Methods: Our data came from the Prostate, Lung, Colorectal, and Ovarian (PLCO) cancer screening trial. We built a systematic fairness-aware machine learning framework by integrating a Group and Intersectional Fairness and Threshold (GIFT) strategy with an easy ensemble classifier- (EEC-) or logistic regression- (LR-) based model. The best LCS eligibility mechanism EEC-GIFT* and LR-GIFT* were applied to the testing dataset and their performances were compared to the 2021 US Preventive Services Task Force (USPSTF) criteria and PLCOM2012 model. The equal opportunity difference (EOD) of developing lung cancer between Black and White smokers was used to evaluate mechanism fairness.

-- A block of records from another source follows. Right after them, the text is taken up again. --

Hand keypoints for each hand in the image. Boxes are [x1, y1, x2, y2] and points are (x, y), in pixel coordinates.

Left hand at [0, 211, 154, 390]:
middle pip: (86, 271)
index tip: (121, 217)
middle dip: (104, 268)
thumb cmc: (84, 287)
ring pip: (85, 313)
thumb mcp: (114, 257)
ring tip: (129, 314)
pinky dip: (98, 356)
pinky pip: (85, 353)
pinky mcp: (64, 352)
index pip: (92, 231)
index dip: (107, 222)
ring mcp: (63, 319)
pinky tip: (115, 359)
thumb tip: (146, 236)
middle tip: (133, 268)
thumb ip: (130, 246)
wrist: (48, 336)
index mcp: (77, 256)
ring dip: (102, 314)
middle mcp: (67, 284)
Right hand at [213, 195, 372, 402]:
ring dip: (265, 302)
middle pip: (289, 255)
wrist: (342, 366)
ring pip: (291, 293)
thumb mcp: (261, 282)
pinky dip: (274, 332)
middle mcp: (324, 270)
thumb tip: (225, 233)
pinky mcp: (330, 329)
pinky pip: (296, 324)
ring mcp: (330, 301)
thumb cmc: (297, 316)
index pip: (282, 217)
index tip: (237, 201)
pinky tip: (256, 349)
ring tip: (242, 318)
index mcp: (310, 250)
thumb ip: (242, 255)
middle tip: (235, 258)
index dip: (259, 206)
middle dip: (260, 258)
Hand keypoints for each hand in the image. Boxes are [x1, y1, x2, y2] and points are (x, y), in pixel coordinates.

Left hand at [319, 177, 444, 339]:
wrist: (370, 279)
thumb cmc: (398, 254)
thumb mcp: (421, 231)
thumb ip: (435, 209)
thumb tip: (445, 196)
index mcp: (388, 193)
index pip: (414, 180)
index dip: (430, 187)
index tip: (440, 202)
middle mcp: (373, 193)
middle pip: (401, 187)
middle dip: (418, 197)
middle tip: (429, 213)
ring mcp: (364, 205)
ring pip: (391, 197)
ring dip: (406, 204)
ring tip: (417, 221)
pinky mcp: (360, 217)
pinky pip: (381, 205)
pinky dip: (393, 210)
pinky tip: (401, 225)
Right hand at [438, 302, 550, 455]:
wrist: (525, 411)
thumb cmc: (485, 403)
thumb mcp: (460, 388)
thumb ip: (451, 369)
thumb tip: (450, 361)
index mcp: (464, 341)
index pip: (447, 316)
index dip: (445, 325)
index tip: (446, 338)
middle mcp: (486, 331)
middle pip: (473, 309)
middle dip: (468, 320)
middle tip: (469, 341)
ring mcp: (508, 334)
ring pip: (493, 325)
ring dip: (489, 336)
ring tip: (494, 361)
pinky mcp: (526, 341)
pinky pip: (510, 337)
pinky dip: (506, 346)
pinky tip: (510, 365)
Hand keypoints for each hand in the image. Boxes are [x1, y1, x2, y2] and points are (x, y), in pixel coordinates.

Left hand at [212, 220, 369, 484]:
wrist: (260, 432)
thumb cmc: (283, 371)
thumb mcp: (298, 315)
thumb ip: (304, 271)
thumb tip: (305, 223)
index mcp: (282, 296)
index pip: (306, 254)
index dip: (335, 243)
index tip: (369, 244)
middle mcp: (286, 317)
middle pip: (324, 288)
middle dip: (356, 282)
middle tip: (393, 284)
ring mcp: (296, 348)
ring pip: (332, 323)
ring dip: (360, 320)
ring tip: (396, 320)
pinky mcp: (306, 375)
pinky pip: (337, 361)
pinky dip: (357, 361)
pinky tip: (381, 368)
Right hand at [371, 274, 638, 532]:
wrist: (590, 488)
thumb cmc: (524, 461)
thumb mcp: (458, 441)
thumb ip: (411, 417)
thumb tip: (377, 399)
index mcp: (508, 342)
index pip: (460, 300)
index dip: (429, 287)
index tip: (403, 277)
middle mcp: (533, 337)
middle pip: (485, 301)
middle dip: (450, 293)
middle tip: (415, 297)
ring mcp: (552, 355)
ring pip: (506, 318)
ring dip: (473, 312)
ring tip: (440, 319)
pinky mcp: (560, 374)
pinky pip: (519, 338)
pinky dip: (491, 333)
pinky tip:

Results: The fairness of LR-GIFT* or EEC-GIFT* during training was notably greater than that of the LR or EEC models without greatly reducing their accuracy. During testing, the EEC-GIFT* (85.16% vs 78.08%, P < .001) and LR-GIFT* (85.98% vs 78.08%, P < .001) models significantly improved sensitivity without sacrificing specificity compared to the 2021 USPSTF criteria. The EEC-GIFT* (0.785 vs 0.788, P = .28) and LR-GIFT* (0.785 vs 0.788, P = .30) showed similar area under receiver operating characteristic curve (AUC) values compared to the PLCOM2012 model. While the average EODs between Blacks and Whites were significant for the 2021 USPSTF criteria (0.0673, P < .001), PLCOM2012 (0.0566, P < .001), and LR-GIFT* (0.0081, P < .001), the EEC-GIFT* model was unbiased (0.0034, P = .07).
Conclusion: Our EEC-GIFT* LCS eligibility mechanism can significantly mitigate racial biases in eligibility determination without compromising its predictive performance.